Filter the records for "drag" and keep each line that has it.

Top of Data excerpts

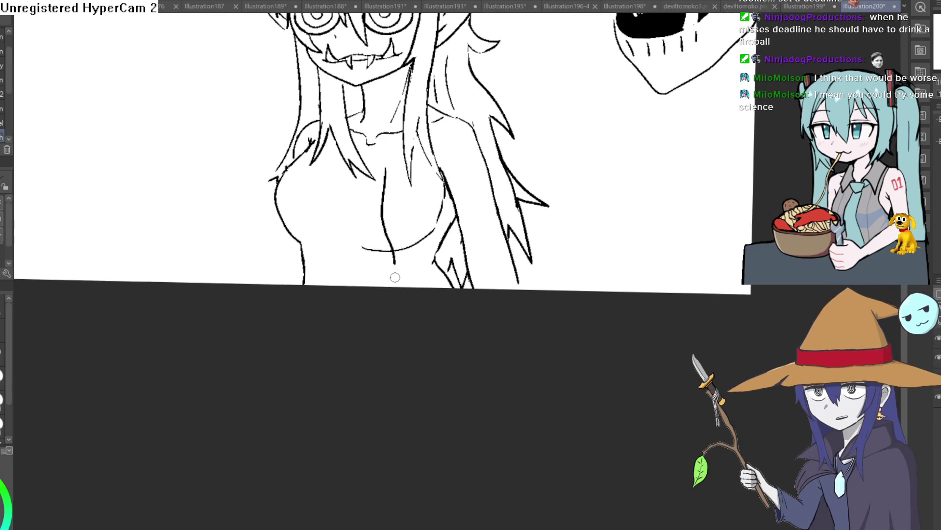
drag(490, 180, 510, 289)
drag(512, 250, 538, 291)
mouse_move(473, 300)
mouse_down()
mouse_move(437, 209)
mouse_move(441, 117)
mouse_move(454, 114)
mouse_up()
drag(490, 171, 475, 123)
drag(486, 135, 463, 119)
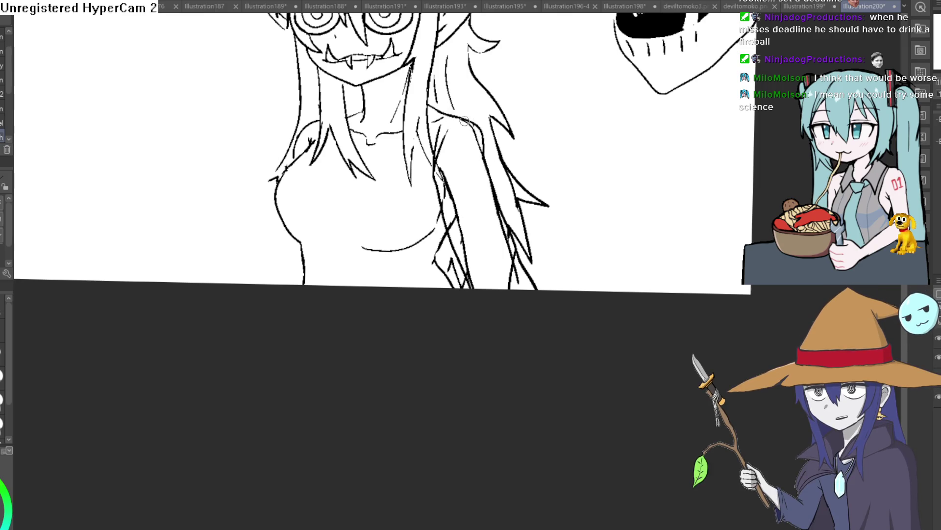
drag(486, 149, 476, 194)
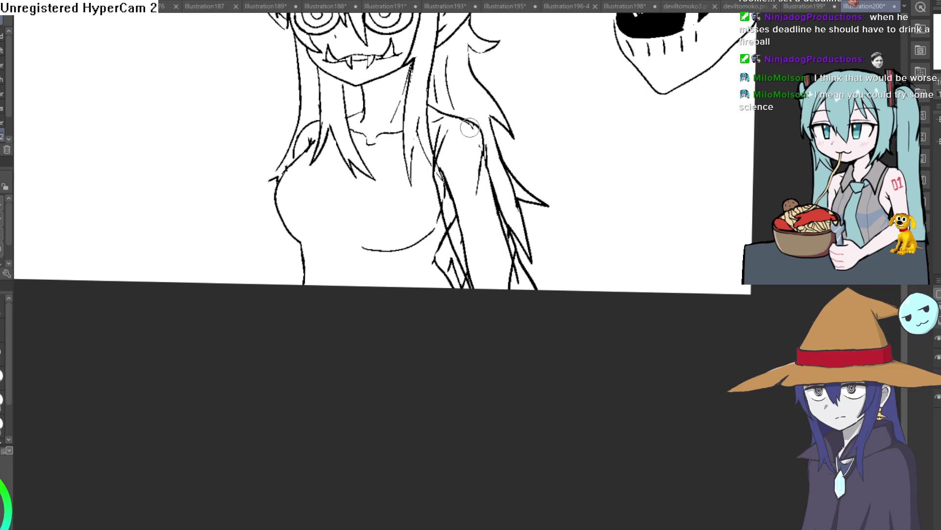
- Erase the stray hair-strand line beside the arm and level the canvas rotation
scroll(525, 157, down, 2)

Bottom of Data excerpts

* [Final answer]
drag(490, 180, 510, 289)
drag(512, 250, 538, 291)
drag(490, 171, 475, 123)
drag(486, 135, 463, 119)
drag(486, 149, 476, 194)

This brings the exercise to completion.